▶ [TASK DESCRIPTION] Extract every line of the items below that contains the string "True". Matching is case-sensitive.
THE INPUT START
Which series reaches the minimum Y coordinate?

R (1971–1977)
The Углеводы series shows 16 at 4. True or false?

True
THE INPUT END
THE INPUT START
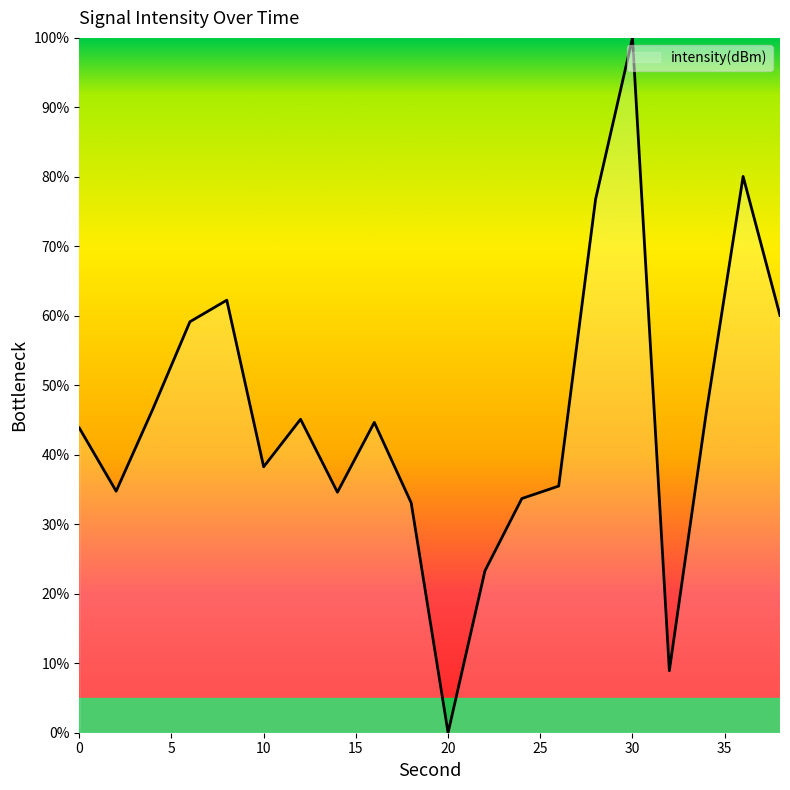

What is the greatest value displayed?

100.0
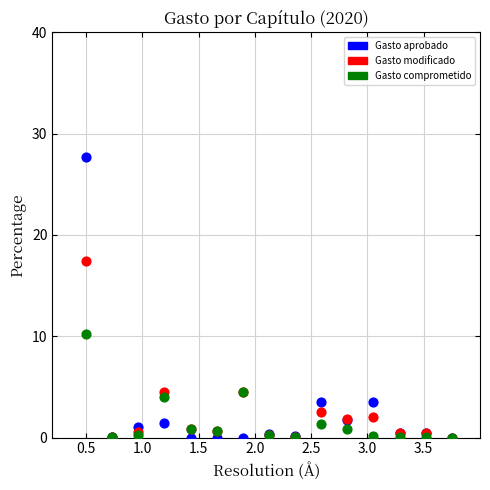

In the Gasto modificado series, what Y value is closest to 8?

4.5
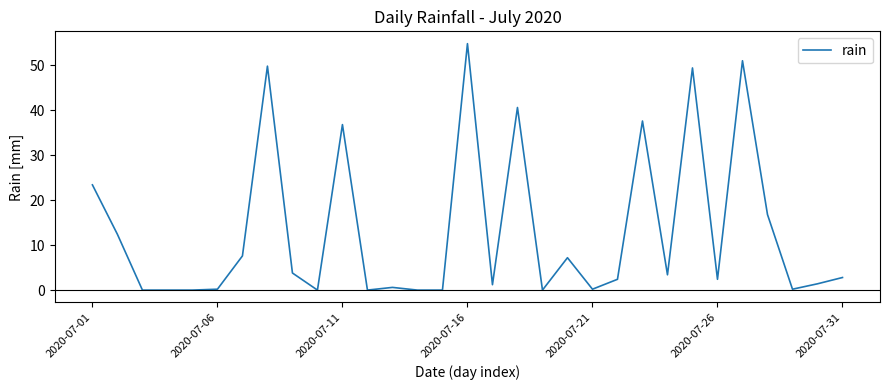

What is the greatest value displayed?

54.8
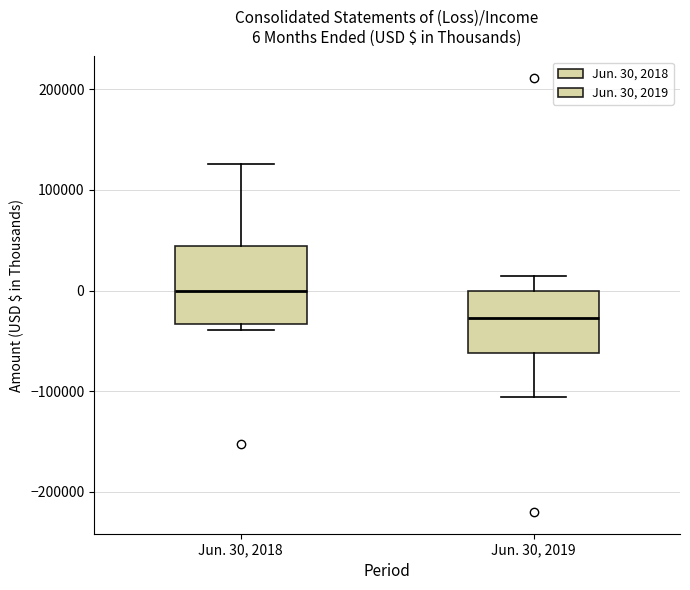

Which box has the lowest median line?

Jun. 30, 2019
THE INPUT END
THE INPUT START
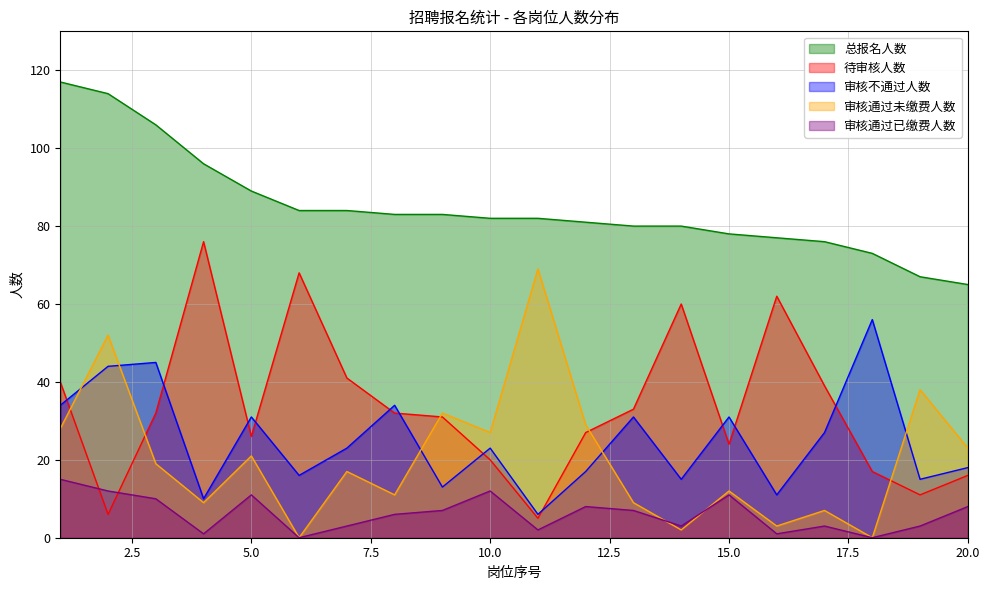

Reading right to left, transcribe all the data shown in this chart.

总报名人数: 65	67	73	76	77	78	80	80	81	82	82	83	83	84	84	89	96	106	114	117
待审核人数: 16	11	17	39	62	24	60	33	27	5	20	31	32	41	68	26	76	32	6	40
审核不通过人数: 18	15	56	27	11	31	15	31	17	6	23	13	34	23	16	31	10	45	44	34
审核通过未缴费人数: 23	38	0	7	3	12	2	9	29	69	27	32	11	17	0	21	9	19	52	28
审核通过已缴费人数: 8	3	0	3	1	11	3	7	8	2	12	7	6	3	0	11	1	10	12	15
THE INPUT END
▶ [REPLY TO THE EXERCISE]
The Углеводы series shows 16 at 4. True or false?
True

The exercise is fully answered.